> _Brief_
Exclude the pictures, and otherwise reproduce the data in full.

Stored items
• • • • • • •
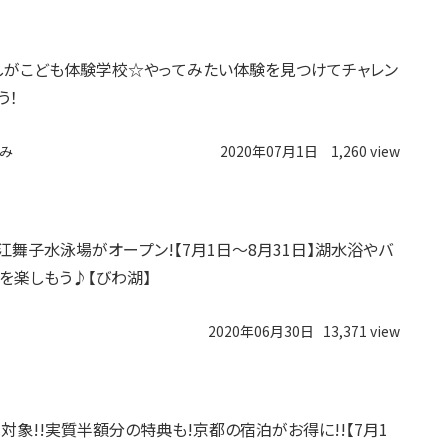
度しがこども体験学校☆やってみたい体験を見つけてチャレン
う！
み
2020年07月1日
1,260 view
江舞子水泳場がオープン!【7月1日～8月31日】湖水浴やバ
を楽しもう♪【びわ湖】
2020年06月30日
13,371 view
対象!!実質半額分の特典も!京都の宿泊がお得に!!【7月1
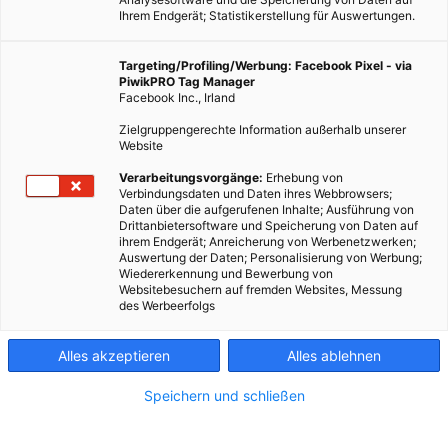
Ihrem Endgerät; Statistikerstellung für Auswertungen.
Targeting/Profiling/Werbung: Facebook Pixel - via
PiwikPRO Tag Manager
Facebook Inc., Irland
Zielgruppengerechte Information außerhalb unserer
Website
Verarbeitungsvorgänge:
Erhebung von
Verbindungsdaten und Daten ihres Webbrowsers;
Daten über die aufgerufenen Inhalte; Ausführung von
Drittanbietersoftware und Speicherung von Daten auf
ihrem Endgerät; Anreicherung von Werbenetzwerken;
Auswertung der Daten; Personalisierung von Werbung;
Wiedererkennung und Bewerbung von
Websitebesuchern auf fremden Websites, Messung
des Werbeerfolgs
Alles akzeptieren
Alles ablehnen
Speichern und schließen
GARTEN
• • • • • • •
> _Response box_
度しがこども体験学校☆やってみたい体験を見つけてチャレン
う！
み
2020年07月1日
1,260 view
江舞子水泳場がオープン!【7月1日～8月31日】湖水浴やバ
を楽しもう♪【びわ湖】
2020年06月30日
13,371 view
対象!!実質半額分の特典も!京都の宿泊がお得に!!【7月1
Ihrem Endgerät; Statistikerstellung für Auswertungen.
Targeting/Profiling/Werbung: Facebook Pixel - via
PiwikPRO Tag Manager
Facebook Inc., Irland
Zielgruppengerechte Information außerhalb unserer
Website
Verarbeitungsvorgänge:
Erhebung von
Verbindungsdaten und Daten ihres Webbrowsers;
Daten über die aufgerufenen Inhalte; Ausführung von
Drittanbietersoftware und Speicherung von Daten auf
ihrem Endgerät; Anreicherung von Werbenetzwerken;
Auswertung der Daten; Personalisierung von Werbung;
Wiedererkennung und Bewerbung von
Websitebesuchern auf fremden Websites, Messung
des Werbeerfolgs
Alles akzeptieren
Alles ablehnen
Speichern und schließen
GARTEN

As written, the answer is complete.